TO-DO ITEM -
Copy each line below in which the string "though" appears.

DATA SUPPLIED -
———
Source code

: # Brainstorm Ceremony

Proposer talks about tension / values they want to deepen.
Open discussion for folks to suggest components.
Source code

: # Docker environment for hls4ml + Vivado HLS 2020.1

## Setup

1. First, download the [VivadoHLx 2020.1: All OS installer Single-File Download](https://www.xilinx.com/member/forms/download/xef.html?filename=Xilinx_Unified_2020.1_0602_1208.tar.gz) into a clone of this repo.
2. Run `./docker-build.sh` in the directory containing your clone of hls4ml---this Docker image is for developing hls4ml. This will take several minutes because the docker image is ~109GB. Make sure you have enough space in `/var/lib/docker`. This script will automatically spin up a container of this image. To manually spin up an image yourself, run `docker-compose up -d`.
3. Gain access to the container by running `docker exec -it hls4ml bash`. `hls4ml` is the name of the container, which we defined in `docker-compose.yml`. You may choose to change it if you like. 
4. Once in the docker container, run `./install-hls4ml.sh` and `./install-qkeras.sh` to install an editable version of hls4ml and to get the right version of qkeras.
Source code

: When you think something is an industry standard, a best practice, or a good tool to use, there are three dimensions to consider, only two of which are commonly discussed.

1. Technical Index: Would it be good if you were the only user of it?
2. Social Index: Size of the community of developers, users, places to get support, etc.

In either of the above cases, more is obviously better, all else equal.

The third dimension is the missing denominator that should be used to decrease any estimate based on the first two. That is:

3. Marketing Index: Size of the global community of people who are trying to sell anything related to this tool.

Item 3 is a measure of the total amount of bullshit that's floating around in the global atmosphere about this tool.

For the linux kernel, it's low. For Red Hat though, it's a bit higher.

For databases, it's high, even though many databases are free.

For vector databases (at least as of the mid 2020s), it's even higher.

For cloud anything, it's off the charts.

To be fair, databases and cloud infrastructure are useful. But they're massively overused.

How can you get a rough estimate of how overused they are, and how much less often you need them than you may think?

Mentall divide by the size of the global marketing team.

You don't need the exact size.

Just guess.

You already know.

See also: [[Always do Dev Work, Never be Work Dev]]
———
EXPECTED ANSWER -
For the linux kernel, it's low. For Red Hat though, it's a bit higher.
For databases, it's high, even though many databases are free.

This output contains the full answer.